Wojewodo, unieważnij uchwałę w sprawie ulicy Łupaszki

To delikatna forma nacisku na wojewodę podlaskiego, a ponadto przypomnienie opinii publicznej sprawy ulicy majora Zygmunta Szendzielarza ps. Łupaszko w Białymstoku. Inicjatorzy wniosku o zmianę nazwy ulicy wolą już milczeć, natomiast ci, którzy czują się obrażeni taką decyzją, chcą jak najszybszego unieważnienia uchwały radnych. Teraz ruch ma Wojewoda Podlaski, który sprawuje nadzór prawny nad uchwałami rady i wszczął już postępowanie w kierunku ewentualnego unieważnienia uchwały. Radni Prawa i Sprawiedliwości naciskają więc na wojewodę, by szybciej unieważnił uchwałę.
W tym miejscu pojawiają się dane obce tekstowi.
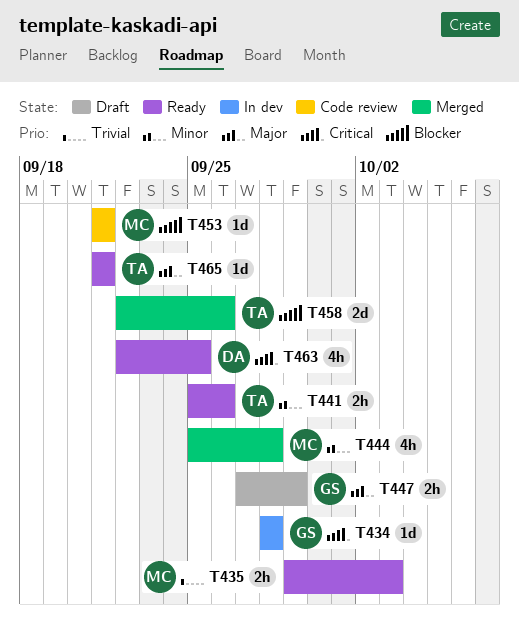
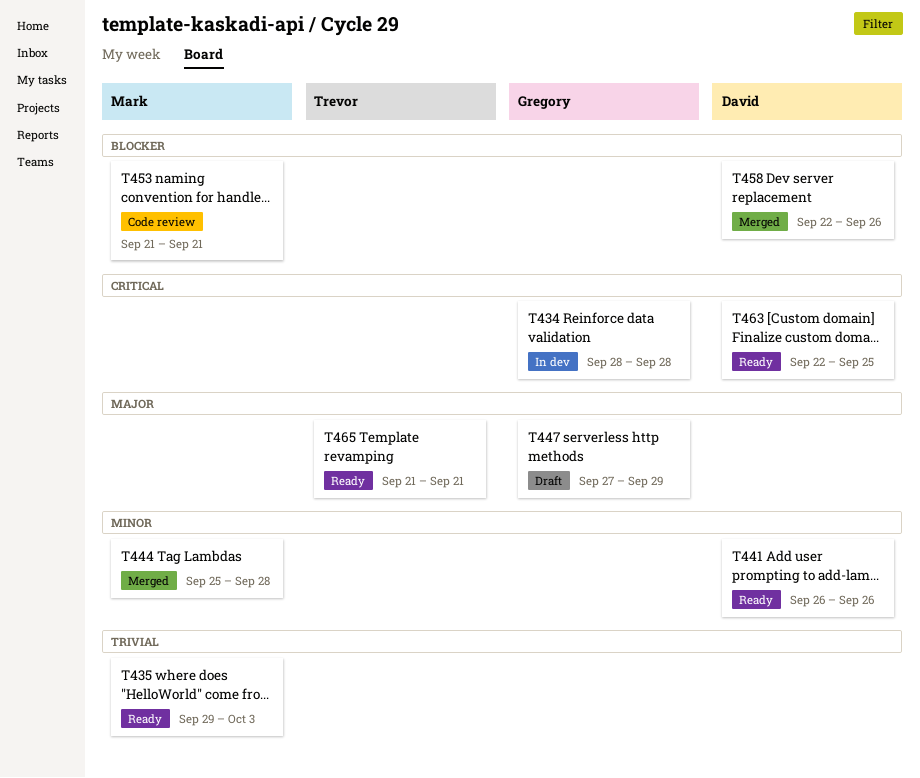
T441, owner: Trevor -> David
T441, start: Sep 25 -> Sep 26
T458, owner: Trevor -> David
Konferencja prasowa radnych PiS przed Podlaskim Urzędem Wojewódzkim /fot. H. Korzenny Bia24/

Konferencja prasowa radnych PiS przed Podlaskim Urzędem Wojewódzkim /fot. H. Korzenny Bia24/

Radni Forum Mniejszości Podlasia spełnili wyborczą obietnicę. Startujący z list Koalicji Obywatelskiej działacze FMP zapowiedzieli w kampanii wyborczej, że zlikwidują ulicę mjr. Zygmunta Szendzielarza ps. Łupaszko. Teraz gdy są w większościowym klubie, przekonali radnych KO do przeforsowania takiej uchwały. Praktycznie bez dyskusji i bez uwzględnienia opinii Instytutu Pamięci Narodowej. Radny Stefan Nikiciuk (KO, FMP) uzasadniając konieczność zmiany nazwy ulicy, stwierdził, że mjr Łupaszko "nie jest godny upamiętnienia w przestrzeni publicznej Białegostoku". 
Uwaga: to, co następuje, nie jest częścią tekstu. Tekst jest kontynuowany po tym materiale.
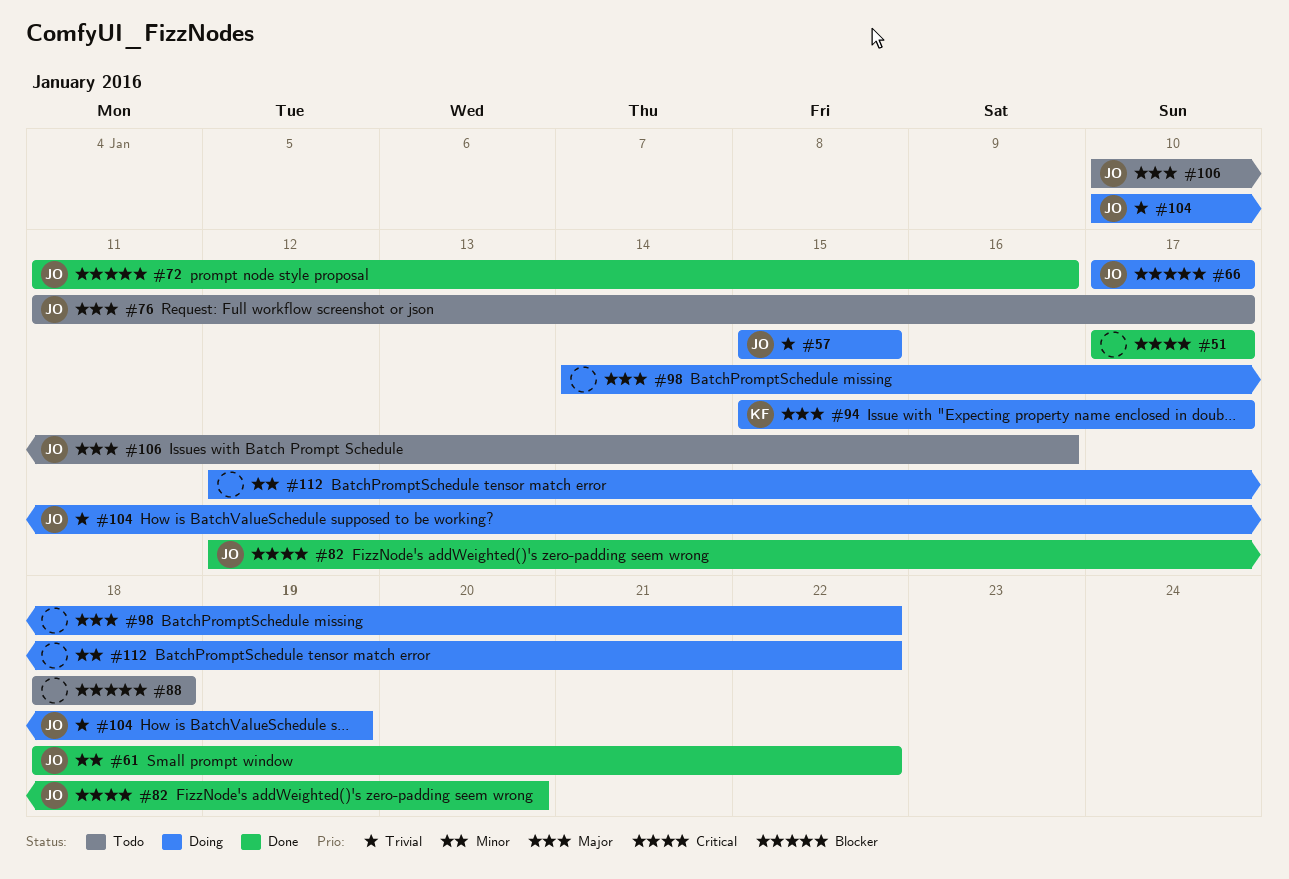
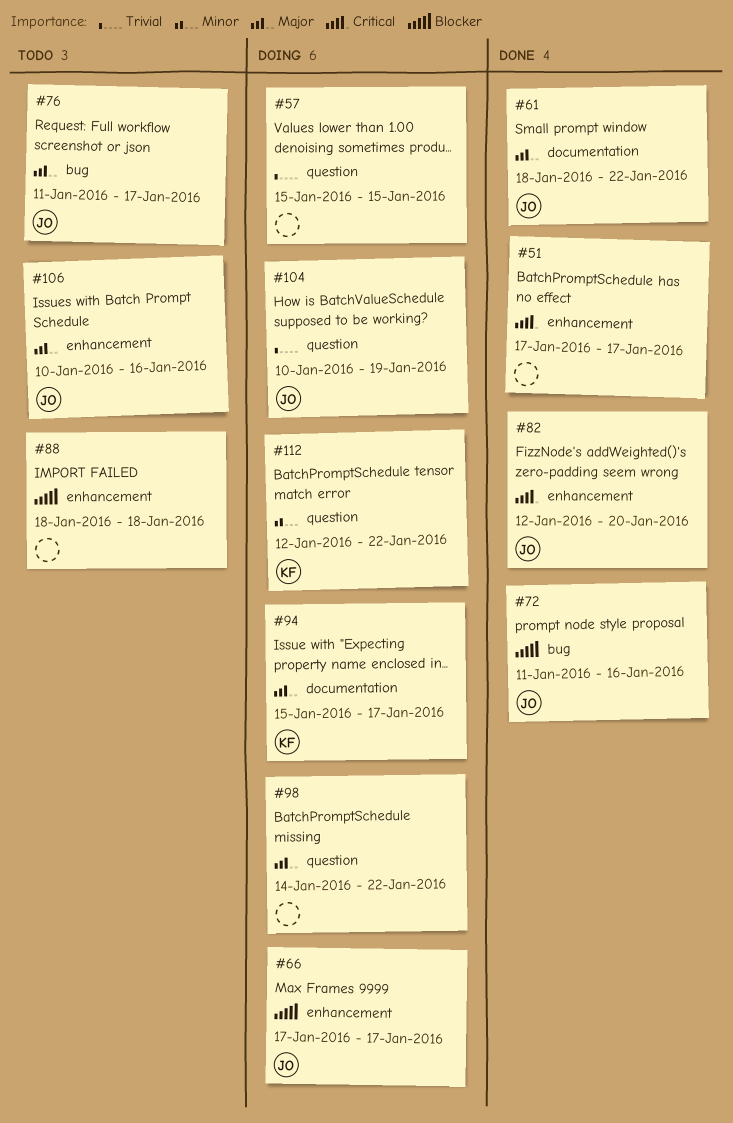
#57, owner: JO -> none
#61, priority: Minor -> Major
#112, owner: none -> KF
28 października 2019 większością jednego głosu Rada Miasta Białystok przyjęła uchwałę i przemianowała ulice Łupaszki na ul. Podlaską. W głosowaniu jeden radny KO oddał głos przeciw uchwale, dwoje innych radnych KO nie przyszło na sesję. 10 dni później Wojewoda Podlaski wstrzymał wykonanie uchwały i rozpoczął procedurę zmierzającą do unieważnienia uchwały radnych. Na podjęcie decyzji ma 30 dni i można być pewnym, że będzie to decyzja uchylająca uchwałę. 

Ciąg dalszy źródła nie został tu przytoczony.